Casi cuatro años más tarde, lo cierto es que, sí, hemos aprendido a manejar las situaciones de potencial enfermedad más comunes. Soy capaz de reconocer la fiebre de M. con una palpación (a mí lo que me funciona es ponerle una mano en la frente y otra en el cogote: el contraste de temperatura me parece más indicativo que si sólo uso una referencia), me he aprendido casi de memoria la cantidad de Apiretal y de Dalsy que le corresponde (y la mejor manera de combinarlos según la situación), e incluso he incorporado algunos trucos de abuela que sirven para aliviar algunos síntomas (como esas dos cucharadas de miel, que se licúan tras unos segundos en el microondas y, si les añades un chorrito generoso de limón, dejan la garganta como nueva)… Y aun así, es difícil no seguir sintiendo preocupación hacia tu hijo, no sufrir al verlo descompuesto, sufriendo dolor, por una enfermedad, por leve que sea.
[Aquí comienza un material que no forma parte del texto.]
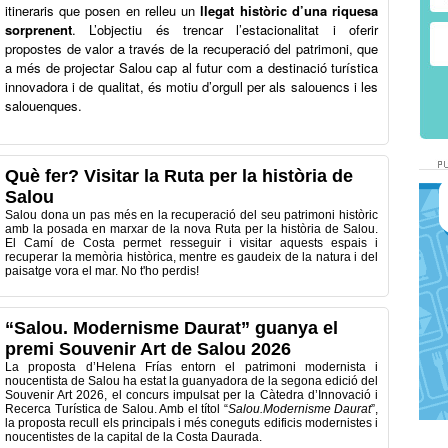
itineraris que posen en relleu un
llegat històric d’una riquesa
sorprenent
. L’objectiu és trencar l’estacionalitat i oferir
propostes de valor a través de la recuperació del patrimoni, que
a més de projectar Salou cap al futur com a destinació turística
innovadora i de qualitat, és motiu d’orgull per als salouencs i les
salouenques.
Què fer? Visitar la Ruta per la història de
Salou
Salou dona un pas més en la recuperació del seu patrimoni històric
amb la posada en marxar de la nova Ruta per la història de Salou.
El Camí de Costa permet resseguir i visitar aquests espais i
recuperar la memòria històrica, mentre es gaudeix de la natura i del
paisatge vora el mar. No t'ho perdis!
“Salou. Modernisme Daurat” guanya el
premi Souvenir Art de Salou 2026
La proposta d’Helena Frías entorn el patrimoni modernista i
noucentista de Salou ha estat la guanyadora de la segona edició del
Souvenir Art 2026, el concurs impulsat per la Càtedra d’Innovació i
Recerca Turística de Salou. Amb el títol “
Salou.Modernisme Daurat
”,
la proposta recull els principals i més coneguts edificis modernistes i
noucentistes de la capital de la Costa Daurada.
En la enfermedad, todos volvemos un poco a nuestra niñez. Así que los pequeños de más de cuatro años, como M., que ya buscan una cierta independencia de sus papis, que más veces de las que nos gustaría rehúyen tus abrazos, y empiezan a no tomarse demasiado bien que les plantes besos cada dos por tres, siguen convirtiéndose otra vez en bebés cuando se encuentran mal. No se trata, en realidad, de una auténtica regresión, sino que caen las barreras de comportamiento social y lo que queda frente a nosotros es su yo más instintivo, más desnudo, el que sigue necesitando, pese a que se esfuercen en no parecerlo, nuestro consuelo, y sobre todo nuestra (supuesta) capacidad para solucionar, para tomar las decisiones adecuadas (con la responsabilidad que eso implica).

Es difícil, la verdad, no sentir una punzada de miedo cuando un hijo se pone enfermo. Uno quisiera pensar que siempre tiene la situación controlada, que en realidad lo que tiene no es nada grave, y controlable, pero el propio desamparo que desprende el niño (no hay nada que dé más pena que verles perder su energía, su vitalidad), unido al amor infinito que uno, como padre, siente hacia ellos, hace que sea imposible no sentir, aunque solamente sea una punzada, de terror. Es puro instinto de protección, pero multiplicado a la enésima potencia.